That helps explain why Biles, 25, will be one of the new faces for the Controlling Complexity campaign from Axonius, a New York-based cybersecurity asset management firm that wants to spotlight the human element of cybersecurity.
"I think we have a very one-dimensional view these days about what cybersecurity people are," explains Dean Sysman, co-founder and CEO of Axonius. In Sysman's view, common imagery associated with cybersecurity often draws upon stereotypes of people clad in hoodies and glued to their keyboards, stationed in dark rooms.
While working at a different cybersecurity startup, Sysman and his team identified a nation-state attacker lurking about on the company's network. But rather than celebrating the find, the company said that it would "never be able to figure out what device that is," leading Sysman to realize the difficulties companies face with device identification.
Axonius, founded in 2017, helps security teams navigate risk by helping them manage an array of devices and other cybersecurity assets through its platform. Among the company's clientele are the New York Times, Anheuser-Busch InBev SA/NV, and Schneider Electric.
Still, it invites the question, what does a cybersecurity asset management firm aiming to humanize the field have in common with a gymnastics star, even if that star has been hacked?

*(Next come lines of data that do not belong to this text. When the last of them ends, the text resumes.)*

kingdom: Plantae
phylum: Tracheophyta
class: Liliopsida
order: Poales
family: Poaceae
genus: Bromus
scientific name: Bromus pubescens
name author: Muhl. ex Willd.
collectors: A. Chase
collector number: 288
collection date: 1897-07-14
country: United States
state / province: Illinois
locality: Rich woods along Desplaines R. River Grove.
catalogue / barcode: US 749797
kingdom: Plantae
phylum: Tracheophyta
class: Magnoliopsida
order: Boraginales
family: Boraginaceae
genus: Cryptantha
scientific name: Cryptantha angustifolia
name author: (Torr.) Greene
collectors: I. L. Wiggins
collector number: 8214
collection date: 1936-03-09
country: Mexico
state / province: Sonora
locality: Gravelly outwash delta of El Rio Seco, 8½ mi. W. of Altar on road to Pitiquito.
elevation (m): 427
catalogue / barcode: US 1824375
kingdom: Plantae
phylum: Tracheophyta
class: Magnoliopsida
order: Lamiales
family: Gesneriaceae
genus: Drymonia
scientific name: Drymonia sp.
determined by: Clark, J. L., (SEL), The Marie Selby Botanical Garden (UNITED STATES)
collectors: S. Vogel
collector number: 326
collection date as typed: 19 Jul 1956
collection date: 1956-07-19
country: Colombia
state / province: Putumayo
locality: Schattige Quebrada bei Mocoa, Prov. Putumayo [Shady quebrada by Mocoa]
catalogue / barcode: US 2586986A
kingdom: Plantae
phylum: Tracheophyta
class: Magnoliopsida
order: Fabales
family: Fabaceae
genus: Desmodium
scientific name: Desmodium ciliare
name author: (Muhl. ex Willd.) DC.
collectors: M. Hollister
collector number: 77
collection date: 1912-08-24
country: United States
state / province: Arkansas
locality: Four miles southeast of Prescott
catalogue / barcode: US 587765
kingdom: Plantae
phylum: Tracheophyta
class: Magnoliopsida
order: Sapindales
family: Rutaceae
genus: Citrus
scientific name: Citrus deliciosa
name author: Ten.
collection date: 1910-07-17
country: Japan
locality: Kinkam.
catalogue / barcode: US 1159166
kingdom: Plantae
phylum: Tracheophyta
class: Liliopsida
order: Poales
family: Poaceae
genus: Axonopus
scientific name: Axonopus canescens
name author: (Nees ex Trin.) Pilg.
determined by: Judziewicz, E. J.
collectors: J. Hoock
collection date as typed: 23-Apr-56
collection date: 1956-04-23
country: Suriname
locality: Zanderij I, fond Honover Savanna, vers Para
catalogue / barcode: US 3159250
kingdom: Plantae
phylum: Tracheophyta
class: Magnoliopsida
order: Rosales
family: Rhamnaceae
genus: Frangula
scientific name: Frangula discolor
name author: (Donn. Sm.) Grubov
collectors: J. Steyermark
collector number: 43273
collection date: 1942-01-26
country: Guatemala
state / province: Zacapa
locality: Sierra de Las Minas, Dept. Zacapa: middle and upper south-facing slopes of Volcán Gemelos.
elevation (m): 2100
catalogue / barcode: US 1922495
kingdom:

Despite the unusual pairing, the answer's pretty simple: resilience.
"Throughout our lives, we'll all share adversity and complexity over the course," Biles tells Inc. "And the ability to persevere through that is what really makes a strong system."
"We both share complexity," Biles adds. "Even if it's in our own different worlds, we both go through it."
Those working in cybersecurity fend off inbound threats on a daily basis and serve as a frontline for their organizations. The number of weekly cyberattacks in 2021 increased by 50 percent from 2020, according to research from the San Carlos, California-based Checkpoint Research Technologies, a security firm.
Cybersecurity professionals persevere against new challenges each day, something that Biles can relate to all too well. She experienced her first breach as a 19-year-old, when Russian hackers leaked her medical records--along with other star athletes such as Serena and Venus Williams--during the 2016 Olympics. The hackers reportedly broke into the World Anti-Doping Agency's (WADA) database that contained athletic medical records, which revealed that Biles had received a medical exemption to take banned substances. Biles has a prescription for methylphenidate--Ritalin--to treat her ADHD.
At the time, she says she didn't understand why people were so preoccupied with her medical records. But looking back, she reflects on how invasive it was to be hacked in the first place. "How can people do that?" she asks.
The second hack occurred around 2019, when Biles was at practice. She knew something was amiss when she got locked out of all her social media accounts. The breach of personal privacy alone makes getting hacked a nightmare. Then add in other concerns, such as identity theft, fraud, and, in Biles's case, being in the public eye. As a public figure, her social media is also part of her job.
"If I'm supposed to post something for one of my partnerships--that's really important to me," she explains. "But if somebody hacked my account, how can I do that?"
Through the campaign, Sysman hopes to bring understanding to the resilient nature of cybersecurity professionals through Axonius's unique twist of partnering with public figures who have overcome complex challenges. Chief marketing officer Nathan Burke points to a quote that's too familiar with the team: "Cybersecurity professionals are mental athletes who have no off-season."
Biles isn't the only athlete to connect to Axonius's campaign. The CrossFit champion Amy Bream, who was born without a right leg, is also involved. Along with Biles, the two will discuss how they each take on complexity in their lives in a video series that's housed on an Axonius video platform. They will also make appearances on podcasts and in-person events.
And Axonius teases that there may be more star power to come as it looks to expand the campaign.
"We want to highlight the fact that--like professional athletes--cybersecurity professionals are human beings doing complex work and face incredible challenges," Burke says. "As both Simone's and Amy's stories demonstrate, everyone will face adversity at some point in their lives, but it's how we respond to that complexity that defines us."